##### SOURCE PASSAGE

The world of scholarship on democracy suffered a grievous loss on 31 December 2006 with the death of Seymour Martin Lipset. During his long and illustrious academic career, Lipset was a professor at Columbia, the University of California at Berkeley, Harvard, Stanford, and George Mason University, and enjoyed affiliations with the Hoover Institution, the Woodrow Wilson International Center for Scholars, and the Progressive Policy Institute. He was the author of numerous important books including Political Man, The First New Nation, The Politics of Unreason, and American Exceptionalism: A Double-Edged Sword. He was the only person ever to have served as president of both the American Political Science Association (1979–80) and the American Sociological Association (1992–93).

The most versatile and prolific political sociologist of the past century, Seymour Martin Lipset worked on a breathtaking array of issues—everything from class structure and social mobility to party systems and voter alignments, public confidence in institutions, and the social origins of socialism, fascism, extremism, revolution, and protest. He was a deep believer in the importance of comparative research, and he produced seminal works comparing Canada and the United States and explaining why the United States never had a major socialist party or movement.

Above all else, however, he considered himself a student of democracy, and it is revealing that he chose as the topic of his 1993 Presidential Address to the American Sociological Association, "The Social Requisites of Democracy Revisited." There was no topic that he liked to revisit more, and his final book The Democratic Century (reviewed in these pages in April 2005) marked still another return to this question.

Lipset's contributions to the study of democracy were numerous and lasting. His 1959 article, "Some Social Requisites of Democracy" (the seventh most-cited article in the century-long history of the American Political Science Review), was one of the most influential statements of modernization theory. It remains to this day a major source and inspiration for the voluminous and still growing literature on the social conditions of a democratic political order. In that article, and in books such as Political Man and The First New Nation written shortly thereafter, one finds some of the earliest, clearest, and most compelling presentations of what have proven to be remarkably enduring propositions about the conditions of democracy.

##########

CHECK YOUR UNDERSTANDING:
1: Answer these questions from the passage on Seymour Martin Lipset:
(a) On what date did Lipset die?
(b) Which two professional associations did he serve as president, and in which years?
(c) What was the title of his 1993 Presidential Address to the American Sociological Association?
2: Reproduce the stretch of the passage on Seymour Martin Lipset from "Lipset's contributions to" through "conditions of democracy.".
3: Please resume the passage on Seymour Martin Lipset, picking up after its final sentence.
The listing that comes next is separate material, apart from the passage on Seymour Martin Lipset.

##### RECORD EXTRACTS

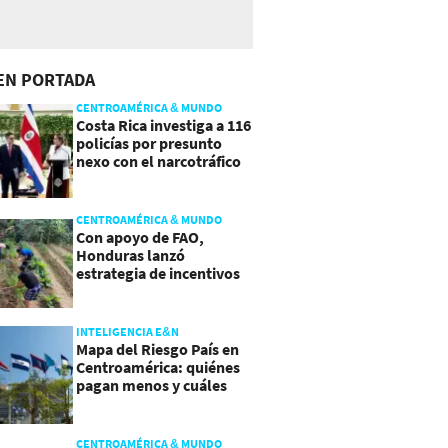
EN PORTADA
CENTROAMÉRICA & MUNDO
Costa Rica investiga a 116
policías por presunto
nexo con el narcotráfico
CENTROAMÉRICA & MUNDO
Con apoyo de FAO,
Honduras lanzó
estrategia de incentivos
para atraer inversión al
agro
INTELIGENCIA E&N
Mapa del Riesgo País en
Centroamérica: quiénes
pagan menos y cuáles
mejoraron
CENTROAMÉRICA & MUNDO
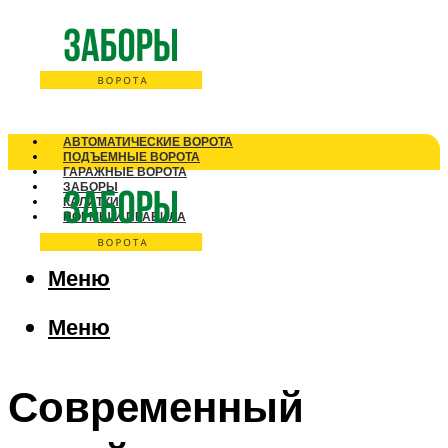
АВТОМАТИЧЕСКИЕ ВОРОТА
ПОДЪЕМНЫЕ ВОРОТА
ГАРАЖНЫЕ ВОРОТА
ЗАБОРЫ
КАЛИТКИ
НОРМЫ И ПРАВИЛА
Меню
Меню
Современный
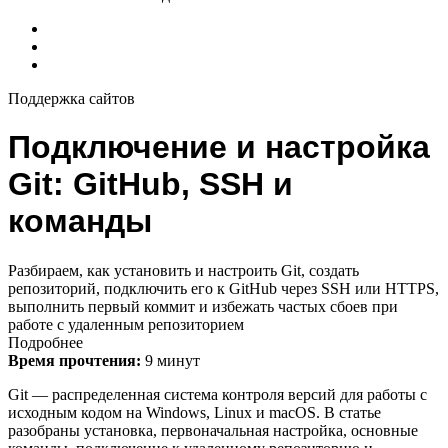
Поддержка сайтов
Подключение и настройка
Git: GitHub, SSH и
команды
Разбираем, как установить и настроить Git, создать
репозиторий, подключить его к GitHub через SSH или HTTPS,
выполнить первый коммит и избежать частых сбоев при
работе с удаленным репозиторием
Подробнее
Время прочтения:
9 минут
Git — распределенная система контроля версий для работы с
исходным кодом на Windows, Linux и macOS. В статье
разобраны установка, первоначальная настройка, основные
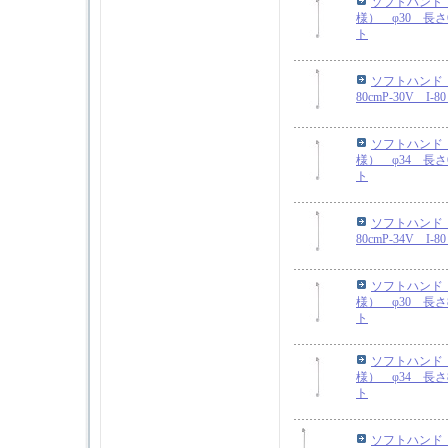
ソフトハンド
様） φ30 長さ6
ト
ソフトハンド 
80cmP-30V I
ソフトハンド
様） φ34 長さ6
ト
ソフトハンド 
80cmP-34V I
ソフトハンド
様） φ30 長さ8
ト
ソフトハンド
様） φ34 長さ8
ト
ソフトハンド 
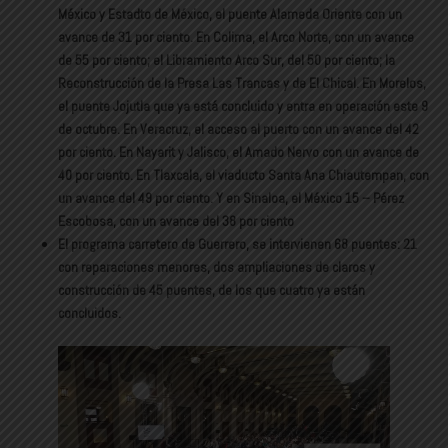
México y Estadto de México, el puente Alameda Oriente con un
avance de 31 por ciento. En Colima, el Arco Norte, con un avance
de 55 por ciento; el Libramiento Arco Sur, del 50 por ciento; la
Reconstrucción de la Presa Las Trancas y de El Chical. En Morelos,
el puente Jojutla que ya está concluido y entra en operación este 9
de octubre. En Veracruz, el acceso al puerto con un avance del 42
por ciento. En Nayarit y Jalisco, el Amado Nervo con un avance de
40 por ciento. En Tlaxcala, el viaducto Santa Ana Chiautempan, con
un avance del 49 por ciento. Y en Sinaloa, el México 15 – Pérez
Escobosa, con un avance del 38 por ciento
El programa carretero de Guerrero, se intervienen 68 puentes: 21
con reparaciones menores, dos ampliaciones de claros y
construcción de 45 puentes, de los que cuatro ya están
concluidos.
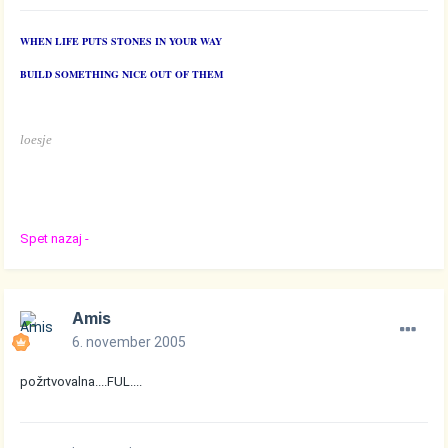
WHEN LIFE PUTS STONES IN YOUR WAY
BUILD SOMETHING NICE OUT OF THEM
loesje
Spet nazaj -
Amis
6. november 2005
požrtvovalna....FUL....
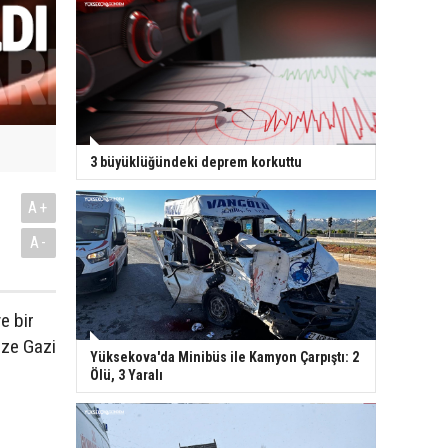
3 büyüklüğündeki deprem korkuttu
A+
A-
e bir
aze Gazi
Yüksekova'da Minibüs ile Kamyon Çarpıştı: 2
Ölü, 3 Yaralı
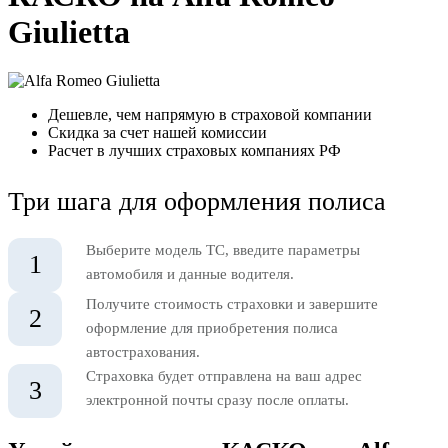
Giulietta
Дешевле, чем напрямую в страховой компании
Скидка за счет нашей комиссии
Расчет в лучших страховых компаниях РФ
Три шага для оформления полиса
Выберите модель ТС, введите параметры
1
автомобиля и данные водителя.
Получите стоимость страховки и завершите
2
оформление для приобретения полиса
автострахования.
Страховка будет отправлена на ваш адрес
3
электронной почты сразу после оплаты.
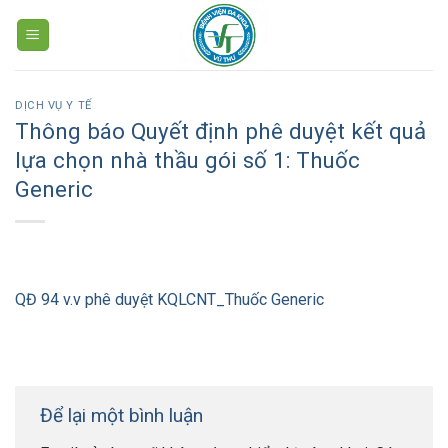
Skip
to
content
DỊCH VỤ Y TẾ
Thông báo Quyết định phê duyệt kết quả
lựa chọn nhà thầu gói số 1: Thuốc
Generic
QĐ 94 v.v phê duyệt KQLCNT_Thuốc Generic
Để lại một bình luận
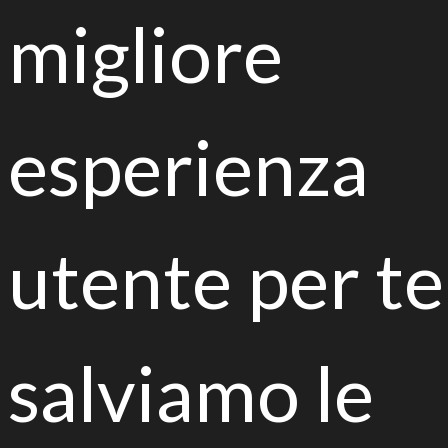
Strategie green per le città del
migliore
futuro
esperienza
Biorisanamento di suoli inquinati, riduzione del
utente per te
consumo di suolo e uso sostenibile delle risorse
XII Convegno nazionale di micologia
salviamo le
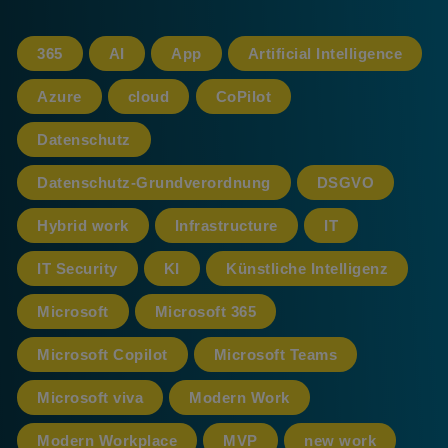
365
AI
App
Artificial Intelligence
Azure
cloud
CoPilot
Datenschutz
Datenschutz-Grundverordnung
DSGVO
Hybrid work
Infrastructure
IT
IT Security
KI
Künstliche Intelligenz
Microsoft
Microsoft 365
Microsoft Copilot
Microsoft Teams
Microsoft viva
Modern Work
Modern Workplace
MVP
new work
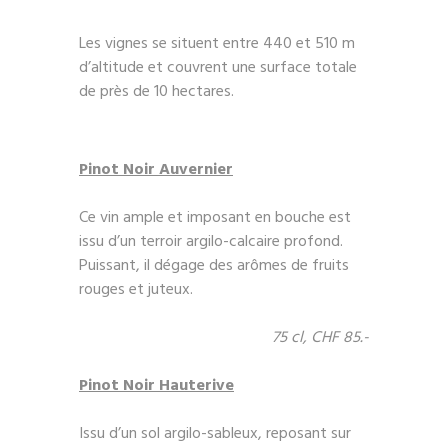
Les vignes se situent entre 440 et 510 m
d’altitude et couvrent une surface totale
de près de 10 hectares.
Pinot Noir Auvernier
Ce vin ample et imposant en bouche est
issu d’un terroir argilo-calcaire profond.
Puissant, il dégage des arômes de fruits
rouges et juteux.
75 cl, CHF 85.-
Pinot Noir Hauterive
Issu d’un sol argilo-sableux, reposant sur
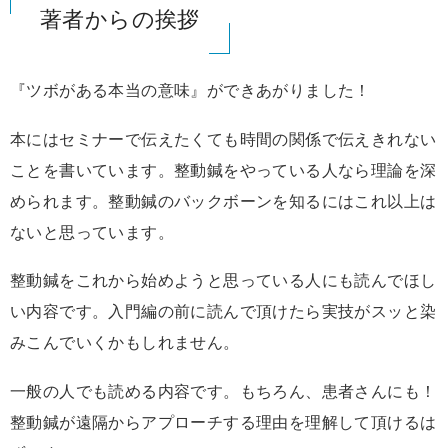
著者からの挨拶
『ツボがある本当の意味』ができあがりました！
本にはセミナーで伝えたくても時間の関係で伝えきれない
ことを書いています。整動鍼をやっている人なら理論を深
められます。整動鍼のバックボーンを知るにはこれ以上は
ないと思っています。
整動鍼をこれから始めようと思っている人にも読んでほし
い内容です。入門編の前に読んで頂けたら実技がスッと染
みこんでいくかもしれません。
一般の人でも読める内容です。もちろん、患者さんにも！
整動鍼が遠隔からアプローチする理由を理解して頂けるは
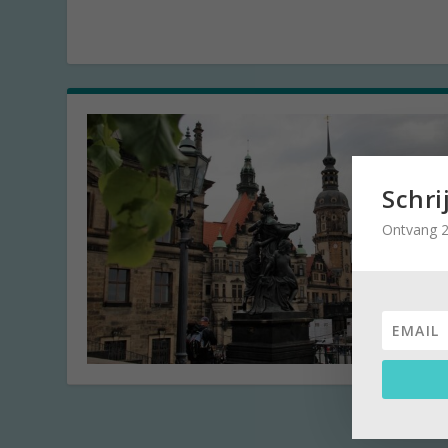
Schri
Ontvang 2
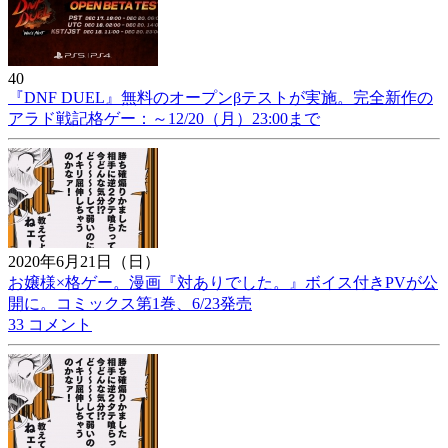
40
『DNF DUEL』無料のオープンβテストが実施。完全新作の
アラド戦記格ゲー：～12/20（月）23:00まで
2020年6月21日（日）
お嬢様×格ゲー。漫画『対ありでした。』ボイス付きPVが公
開に。コミックス第1巻、6/23発売
33 コメント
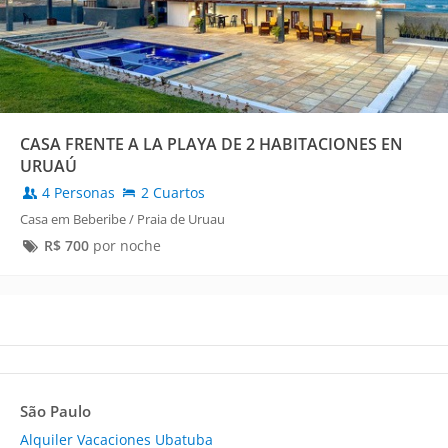
CASA FRENTE A LA PLAYA DE 2 HABITACIONES EN
URUAÚ
4 Personas
2 Cuartos
Casa em Beberibe / Praia de Uruau
R$
700
por noche
São Paulo
Alquiler Vacaciones Ubatuba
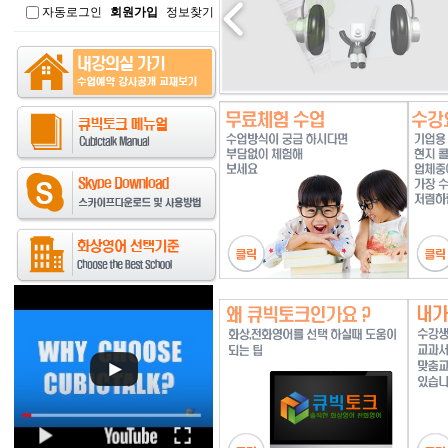
자동로그인
회원가입
정보찾기
인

##########

TASK ANSWERS:
1:
(a) 31 December 2006
(b) The American Political Science Association (1979–80) and the American Sociological Association (1992–93)
(c) "The Social Requisites of Democracy Revisited"

2:
Lipset's contributions to the study of democracy were numerous and lasting. His 1959 article, "Some Social Requisites of Democracy" (the seventh most-cited article in the century-long history of the American Political Science Review), was one of the most influential statements of modernization theory. It remains to this day a major source and inspiration for the voluminous and still growing literature on the social conditions of a democratic political order. In that article, and in books such as Political Man and The First New Nation written shortly thereafter, one finds some of the earliest, clearest, and most compelling presentations of what have proven to be remarkably enduring propositions about the conditions of democracy.

3:
To recall a few: The chances for sustaining democracy are strongly [End Page 185] related to a country's level of economic development. This is so because development generates a more democratic political culture, lower inequality, a larger middle class, a less domineering state, and a more vigorous and pluralistic civil society. Poor countries can become viable democracies only to the extent that they develop these characteristics commonly associated with national wealth. The stability—we would now say, "consolidation"—of democracy rests on a deep and widespread belief in its legitimacy, or what Lipset often called its "moral title to rule." This in turn depends on effective performance, especially early in the life of a regime, and on mechanisms to moderate the intensity of conflict, such as cross-cutting cleavages and electoral and institutional designs that encourage a two-party system (which is why he generally favored presidentialism and the single-member district). The legitimacy of democracy and democratic norms can also be heavily shaped by the nature of founding leadership, which is why Lipset returned repeatedly (including in these pages, in October 1998) to the example of the charismatic but constitutionally restrained leadership of George Washington in the United States.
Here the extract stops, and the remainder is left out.